As the two women sat, properly sipping their tea and occasionally rising to refill their cups, Hannah confided everything to Sophie about what happened in the marriage bed, from the way a man’s body grew aroused to how that arousal was satisfied. But she didn’t stop there. She gave Sophie advice on what to expect, how joining bodies with her husband would feel the first time and then other times after that, and how to be prepared for the emotion of being so exposed and vulnerable, even to a man she loved. They talked so long that the tea in the pot grew cold, with Hannah patiently answering all her questions, and Sophie realized what a cake she’d been to believe what Smithson had told her.
“I don’t think she meant to mislead you, but I don’t think she has any experience with men in that regard,” Hannah explained. “She’s most likely never been married, if she’s a lady’s maid.”
“Neither are you, Miss Danvies,” Sophie emphasized, feeling embarrassed about how ignorant she’d been. Thank goodness Shay hadn’t come to her room yet! He would have laughed all the way out and never returned.
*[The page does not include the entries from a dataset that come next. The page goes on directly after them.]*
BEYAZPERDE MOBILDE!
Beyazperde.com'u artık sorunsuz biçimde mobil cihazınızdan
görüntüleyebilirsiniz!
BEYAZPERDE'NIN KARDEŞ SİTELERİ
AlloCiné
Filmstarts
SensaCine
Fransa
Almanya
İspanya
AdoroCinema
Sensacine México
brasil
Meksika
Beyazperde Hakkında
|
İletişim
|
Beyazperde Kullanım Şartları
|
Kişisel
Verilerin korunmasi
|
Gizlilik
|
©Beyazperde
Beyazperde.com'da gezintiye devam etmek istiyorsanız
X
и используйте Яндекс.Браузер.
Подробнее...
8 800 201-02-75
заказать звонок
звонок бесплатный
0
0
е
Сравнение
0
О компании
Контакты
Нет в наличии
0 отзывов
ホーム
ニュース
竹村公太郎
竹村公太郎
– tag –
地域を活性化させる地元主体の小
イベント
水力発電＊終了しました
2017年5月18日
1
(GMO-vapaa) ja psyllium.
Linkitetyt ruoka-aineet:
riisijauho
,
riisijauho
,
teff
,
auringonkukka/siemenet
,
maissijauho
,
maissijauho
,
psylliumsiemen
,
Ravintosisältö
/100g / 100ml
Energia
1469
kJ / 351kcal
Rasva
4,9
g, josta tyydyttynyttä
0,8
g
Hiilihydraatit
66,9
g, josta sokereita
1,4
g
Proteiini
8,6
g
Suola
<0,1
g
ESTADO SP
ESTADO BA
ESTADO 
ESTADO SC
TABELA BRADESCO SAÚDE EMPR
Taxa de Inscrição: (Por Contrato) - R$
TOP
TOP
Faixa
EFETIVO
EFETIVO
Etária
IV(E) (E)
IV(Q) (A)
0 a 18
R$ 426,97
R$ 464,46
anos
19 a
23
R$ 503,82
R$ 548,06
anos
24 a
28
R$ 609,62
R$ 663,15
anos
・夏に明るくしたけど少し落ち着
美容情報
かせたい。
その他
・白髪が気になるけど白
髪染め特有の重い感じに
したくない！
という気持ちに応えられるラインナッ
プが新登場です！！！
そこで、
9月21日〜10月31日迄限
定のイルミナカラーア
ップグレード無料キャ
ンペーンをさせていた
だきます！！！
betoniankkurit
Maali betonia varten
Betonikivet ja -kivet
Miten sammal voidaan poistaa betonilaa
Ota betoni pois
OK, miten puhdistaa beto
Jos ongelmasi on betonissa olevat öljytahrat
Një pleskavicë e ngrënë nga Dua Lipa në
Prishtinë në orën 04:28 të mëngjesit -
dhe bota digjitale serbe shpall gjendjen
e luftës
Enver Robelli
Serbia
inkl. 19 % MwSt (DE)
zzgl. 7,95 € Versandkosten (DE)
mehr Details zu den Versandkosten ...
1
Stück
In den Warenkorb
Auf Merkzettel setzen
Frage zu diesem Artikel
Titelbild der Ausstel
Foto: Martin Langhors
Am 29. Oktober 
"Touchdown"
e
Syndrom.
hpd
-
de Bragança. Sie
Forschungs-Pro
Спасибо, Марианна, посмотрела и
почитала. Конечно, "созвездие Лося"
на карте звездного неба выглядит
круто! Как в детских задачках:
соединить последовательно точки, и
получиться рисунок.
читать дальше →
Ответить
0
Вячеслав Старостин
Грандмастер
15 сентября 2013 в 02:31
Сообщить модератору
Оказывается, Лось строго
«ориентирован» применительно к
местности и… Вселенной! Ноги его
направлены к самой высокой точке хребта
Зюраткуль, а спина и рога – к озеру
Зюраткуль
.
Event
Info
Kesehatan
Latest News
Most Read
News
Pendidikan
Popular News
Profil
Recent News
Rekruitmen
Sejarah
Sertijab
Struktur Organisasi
“But I’m also not na?ve when it comes to the true nature of men and what happens when they come to a woman’s bed.” She smiled into her cold tea. “Making love can be the most wonderful experience in the world. To be that close to the man you love, to have him hold you safely in his arms, to feel the weight of his solid body pushing down on yours—well, I think it must be as close to heaven as we can come on this earth.”
Slowly, Sophie rose and carried the two cups and saucers back to the tray. She felt better now, so much more prepared, and she knew she could trust Shay not to hurt her, physically or emotionally, when they finally came together. And yet… “I’ll never experience any of that if he’s never here.”
“Then you need to find a way to make him stay home.” Hannah rose to her feet, took Sophie’s hands, and squeezed them with the affection of a newly formed friendship. “I have every faith in you as a wife.” Then her eyes narrowed as they slanted down to Sophie’s bandaged hand. “I have less faith in your ability to change the bandage, so I’ll return in two days and check the wound again.”
Sophie almost laughed, but her heart hadn’t yet found the relief it needed to put her worry behind her. “I look forward to it.”
“I’ll show myself out.” Hannah packed up her things, closed her case, and walked toward the door. With a quick glance into the hallway to make certain no one was there who might overhear, she warned quietly, “Whatever you do, though, you need to consummate your marriage soon. If you don’t, it might never happen.”
Then the young midwife slipped out of the room and into the hall to make her way back to her shop in the village.
Sophie stared after her. How was she supposed to do something as monumental as that when Shay never arrived home in time for dinner and then was gone the next morning by dawn? She wasn’t obtuse. The servants were already beginning to talk, based on their pitying expressions whenever they saw her. They knew something was wrong in her marriage.
Her gaze fell to that week’s menu, waiting on the desk for her to make changes or approve it. A menu she would be forced to eat alone. Her lips curled as she formed a devilish plan.
It was time she had dinner with her husband.